Anlı şanlı meclis yöneticilerimiz ve iktiar partisi grubu, bu tutum ve söylemler karşısında gıkını çıkarmamış. Sakık, özellikle MHP grubundan gelen yoğun itirazlar üzerine konuşmasına getirdiği açıklamada: “Milli Eğitim Şurası tarafından her gün sabah okullarda okutulan andımızı kaldırılması kararı var ancak bu hala her sabah çocuklarımıza söyletiyor. Ben de bunu eleştirdim. ‘Ben Türk değilim. Benim varlığım niye Türk varlığına armağan olsun?’ dedim. Çünkü bu ülkede herkes Türk olmak zorunda değil. Varlığımız insanlığa armağan olsun.” dedi.
Nazar değmesin. Meclis Türkiye Cumhuriyeti’nin meclisi değil sanki meşrutiyet meclisi. Adam milli kimliğe, ettiği yemine, anayasaya ve cumhuriyet ilkelerine karşı çıkıyor; iktidar erkini elinde bulunduranlardan çıt çıkmıyor.

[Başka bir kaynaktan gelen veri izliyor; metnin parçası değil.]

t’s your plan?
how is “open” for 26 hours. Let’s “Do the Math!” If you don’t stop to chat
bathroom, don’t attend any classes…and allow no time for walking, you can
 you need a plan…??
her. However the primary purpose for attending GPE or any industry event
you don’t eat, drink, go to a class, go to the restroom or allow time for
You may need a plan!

Paşaları görevden almakta şahin kesilenler, Atatürk ilkeleri, Cumhuriyetin vazgeçilmezleri ve Türk kimliği olunca dut yemiş bülbül kesiliyorlar.
Sonra da dil kesmekten bahsedince feryat ediyorlar.
Ülkücü kadrolara “erkek-ürkek” suçlamasıyla oy toplayanlar!
İçinizden bir tane bile- Sakık’ın konuşmasına “dur” diyecek erkek çıkmadı mı?
……
Birileri tarafından, “MHP’nin baraj sorunu” olduğu fikri yayılmaya çalışılıyor.
Ülkücü taban üzerine Amasya’da bir araştırma yaptırdık. 2007 seçiminde MHP’ye oy veren ve bu seçimde oy vermeyi düşünenler arasında yaptırdığımız anket çalışmasının ilk aşamasında, % 15.78 oranında oylar artmış gözüküyor. Ülkücü kesimde % 5 oranında kararsız (MHP konusunda) bulunmakta. Geçmişte MHP’ye oy verenlerden % 1 oranında AKP, % 2 oranında BBP’ye yönelme var. Buna mukabil 2007’de AKP’ye oy verip, bu seçimde MHP’yi destekleyeceğini söyleyenlerin oranı % 18.5 bulundu.
MHP’nin Amasya’daki 2007 oy oranı % 15.26 idi. Elde ettiğimiz sonuçlara göre bu oran % 17.5-18 arasında çıkmaktadır.